Integration Patterns

The Execution & Dataflow system is designed for flexible integration:

  • External Data Sources/Sinks: Operations commonly interact with databases, message queues, file systems, or cloud storage services (e.g., S3, Azure Blob Storage) to fetch or store data. The ExecutionContext can provide credentials or client instances for these services.
  • Microservices Orchestration: An Operation can encapsulate a call to an external microservice, with its inputs forming the request payload and its outputs parsing the service's response.
  • Containerized Environments: The entire ExecutionEngine and its operations can run within Docker containers or Kubernetes pods, enabling scalable and isolated execution environments. Each operation can potentially be a separate container image for complex scenarios.

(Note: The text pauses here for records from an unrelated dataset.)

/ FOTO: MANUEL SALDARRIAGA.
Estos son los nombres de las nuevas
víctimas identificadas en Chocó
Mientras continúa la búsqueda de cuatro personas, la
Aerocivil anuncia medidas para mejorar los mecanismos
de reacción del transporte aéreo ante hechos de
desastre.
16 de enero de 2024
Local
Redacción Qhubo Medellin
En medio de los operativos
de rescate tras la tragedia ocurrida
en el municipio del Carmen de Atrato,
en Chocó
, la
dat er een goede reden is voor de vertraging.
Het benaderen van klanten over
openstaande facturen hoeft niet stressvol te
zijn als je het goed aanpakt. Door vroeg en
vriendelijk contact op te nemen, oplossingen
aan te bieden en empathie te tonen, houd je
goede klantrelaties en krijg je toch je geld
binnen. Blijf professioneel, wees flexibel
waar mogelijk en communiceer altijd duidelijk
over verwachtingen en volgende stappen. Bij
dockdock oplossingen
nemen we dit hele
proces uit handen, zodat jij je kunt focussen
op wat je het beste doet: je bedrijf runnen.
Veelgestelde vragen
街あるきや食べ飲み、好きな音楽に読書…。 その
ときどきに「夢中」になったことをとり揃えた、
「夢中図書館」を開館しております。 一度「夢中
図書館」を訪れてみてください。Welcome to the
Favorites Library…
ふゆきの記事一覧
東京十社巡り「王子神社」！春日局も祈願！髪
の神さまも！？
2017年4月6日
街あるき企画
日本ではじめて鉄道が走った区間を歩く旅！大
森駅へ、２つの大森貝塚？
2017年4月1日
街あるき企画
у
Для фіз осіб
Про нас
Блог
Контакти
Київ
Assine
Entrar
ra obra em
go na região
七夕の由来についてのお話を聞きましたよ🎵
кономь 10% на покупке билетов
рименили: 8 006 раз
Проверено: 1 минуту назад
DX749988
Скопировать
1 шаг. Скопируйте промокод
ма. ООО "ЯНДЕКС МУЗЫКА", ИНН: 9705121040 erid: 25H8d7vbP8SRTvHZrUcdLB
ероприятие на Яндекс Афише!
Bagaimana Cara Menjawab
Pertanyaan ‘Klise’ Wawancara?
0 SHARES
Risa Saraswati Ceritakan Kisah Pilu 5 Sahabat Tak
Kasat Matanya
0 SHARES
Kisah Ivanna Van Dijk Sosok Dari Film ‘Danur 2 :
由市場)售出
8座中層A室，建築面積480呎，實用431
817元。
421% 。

Limitations and Considerations

  • Cyclic Dependencies: The system strictly enforces directed acyclic graphs (DAGs). Cyclic dependencies between operations are not supported and will result in a graph validation error during GraphDefinition construction or ExecutionEngine.run() invocation.
  • Data Volume: While optimized for data passing, extremely large data transfers between in-memory operations might consume significant memory. For petabyte-scale data, consider operations that write intermediate results to persistent storage and pass only references (e.g., file paths, object IDs) through DataChannel instances.
  • Distributed Execution: The default ExecutionEngine runs on a single machine. For truly distributed execution across multiple nodes, custom ExecutionEngine implementations or integration with distributed task queues (e.g., Celery, Apache Airflow) would be necessary, where Operation instances become tasks submitted to the distributed system.

Best Practices

  • Granular Operations: Design operations to be small, focused, and single-responsibility. This improves reusability, testability, and makes graphs easier to understand and debug.
  • Idempotency: Strive to make operations idempotent where possible. This simplifies retry logic and recovery from failures.
  • Clear Port Definitions: Explicitly define input and output ports with clear names and expected data types. This acts as a contract between operations.
  • Leverage Execution Context: Use the ExecutionContext for configuration, logging, and shared resources rather than hardcoding values within operations. This makes workflows more flexible and easier to manage.
  • Error Handling within Operations: Implement robust error handling within the execute method of each Operation to catch expected issues and provide meaningful error messages.
  • Monitoring and Logging: Integrate with monitoring tools and ensure operations log relevant information to track progress and diagnose issues effectively.